Guardado como ultrasecreto de guerra, cobra relevancia ahora que ingleses y españoles, para apoderarse del vasto territorio de América, utilizaron guerra biológica en la conquista de los imperios azteca, inca y comanche — muy poco investigada por falsos escrúpulos históricos, y extrañamente ignorada por los cronistas de la época.
Hernán Cortés y su primo Francisco Pizarro González pusieron en práctica los métodos de los mongoles que, en el siglo XIV, catapultaban cadáveres infectados con peste bubónica a las fortalezas enemigas, aterrorizando y diezmando poblaciones.

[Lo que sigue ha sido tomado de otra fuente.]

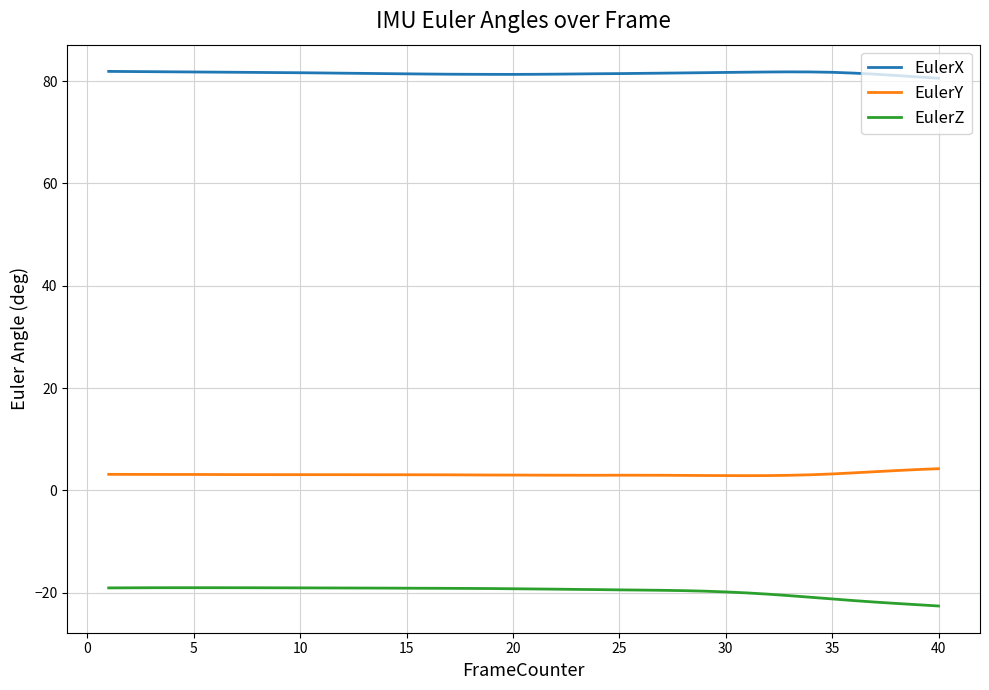

Does the chart display data point markers on the line(s)?

No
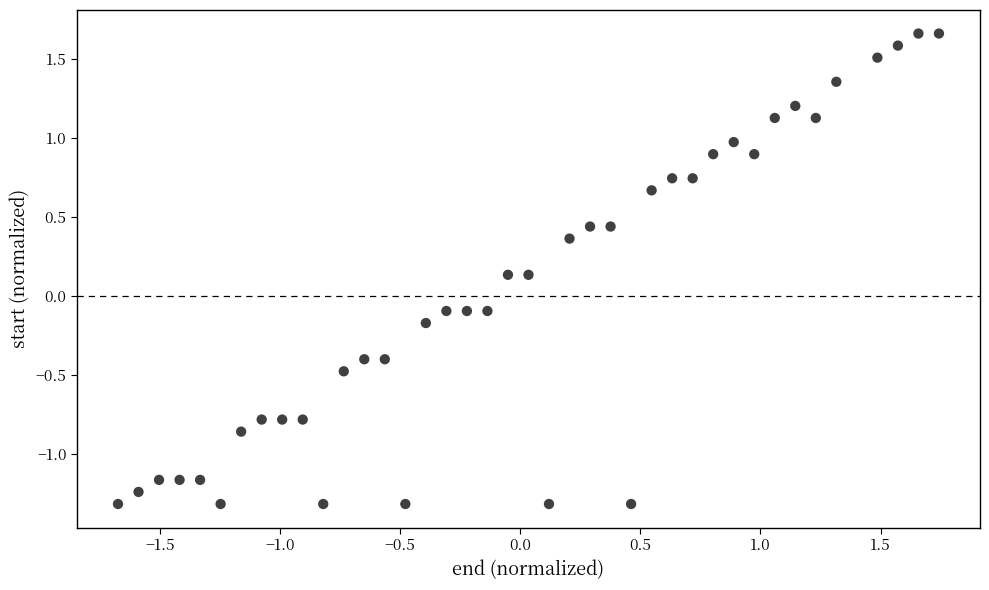

What is the range of Y values (max minus min)?

3.0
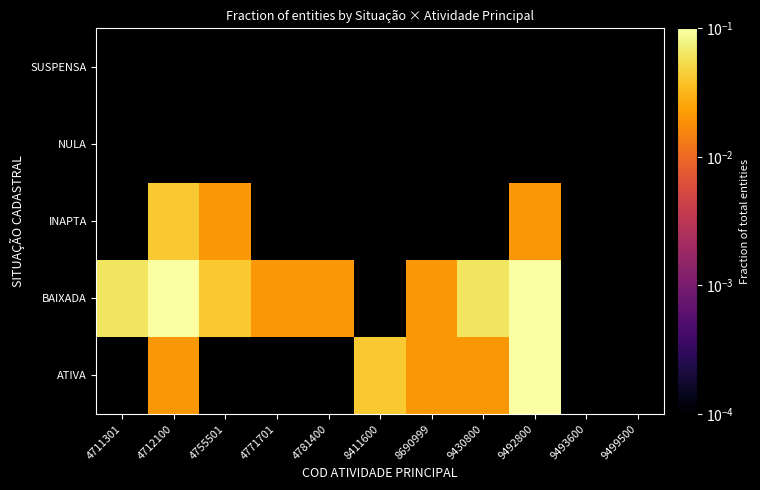

Is the value of SUSPENSA at 9499500 greater than the value of ATIVA at 9493600?

No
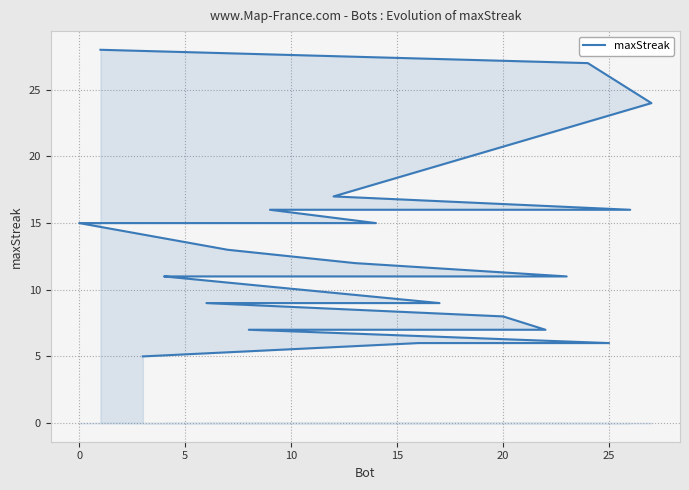

What is the label of the 3rd point from the right?

25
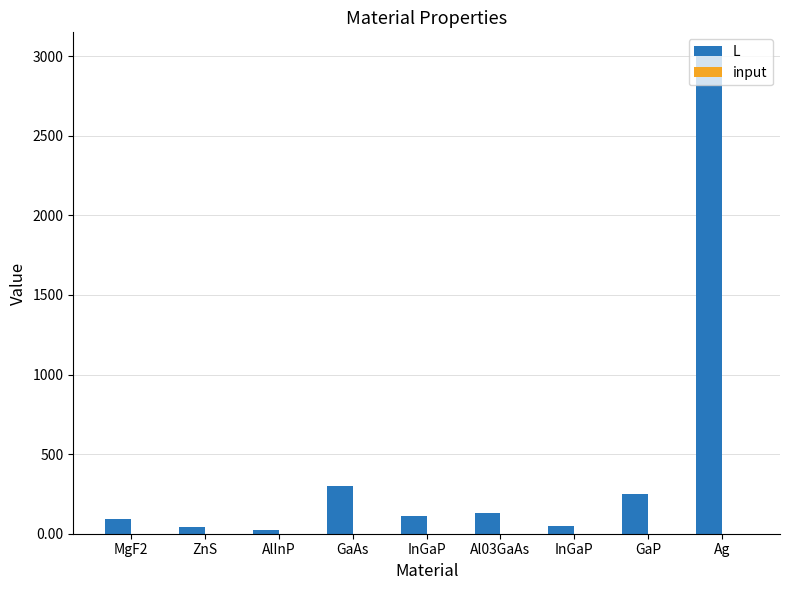

What is the label of the 2nd bar from the right?

GaP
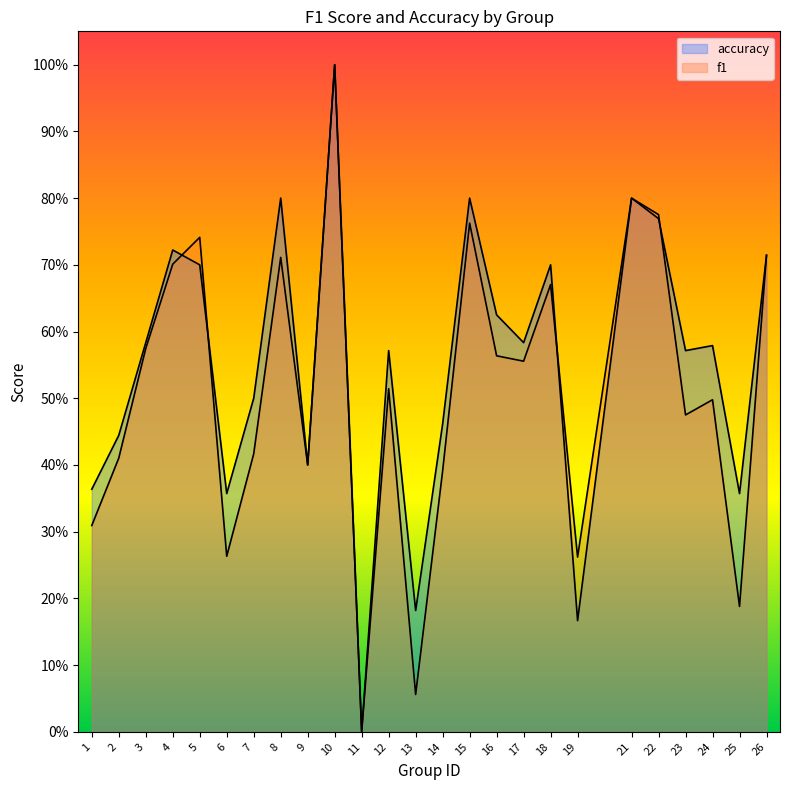

Which category has the highest value across all series?

10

Cruzados y musulmanes luchando por la posesión de Tierra Santa no son la excepción.
Tras el asesinato del emperador Moctezuma, Cuitláhuac le reemplazó — vencedor de Hernán Cortés en la “Noche Triste”. En noviembre de 1520, Cuitláhuac murió súbitamente, víctima de la viruela europea, y Tenochtitlán cayó. De igual manera, Huayna Cápac y su sucesor Ninan Cuyuchi murieron víctimas de la viruela, y el fabuloso Imperio Inca fue conquistado. Los colonos ingleses infectaron a los comanches y se apoderaron del vasto territorio norteamericano. Está comprobado que las epidemias en la historia universal han matado más que las propias guerras.
El historiador finlandés-americano Pekka Hämäläinen, en su libro “The Comanche Empire”, recuerda que los comanches fueron condenados al hambre, y en las reservaciones recibieron mantas infectadas con viruela.
El desamparo de los aborígenes ante estas misteriosas enfermedades sería bastante similar al de los europeos y asiáticos en la Edad Media del siglo XIV respecto a la mayor catástrofe de la humanidad: el primer gran brote de peste bubónica, que debió parecer un castigo bíblico — una octava plaga egipcia que superaba las siete anteriores.
Lo mismo ocurrió con aztecas, incas y comanches. Estos y otros pueblos nativos carecían de anticuerpos para las enfermedades que viajaban con los españoles. Considérese, por ejemplo, la película de Mel Gibson “Apocalypto” (2006), que retrata con verosimilitud la estupefacción de los mayas ante la muerte de origen desconocido que los diezmaba.
La profesora hispano-francesa Carmen Bernand Muñoz recientemente afirmó que las enfermedades que los conquistadores trajeron al continente americano exterminaron pueblos enteros y provocaron el colapso de las estructuras de poder de los incas, aztecas y comanches.
De no haber sido por la peste bubónica, Pericles no habría muerto en el siglo IV a.C. — el mayor gobernante democrático de Atenas de todos los tiempos. Y la historia humana sería diferente. Para muestra, un botón basta.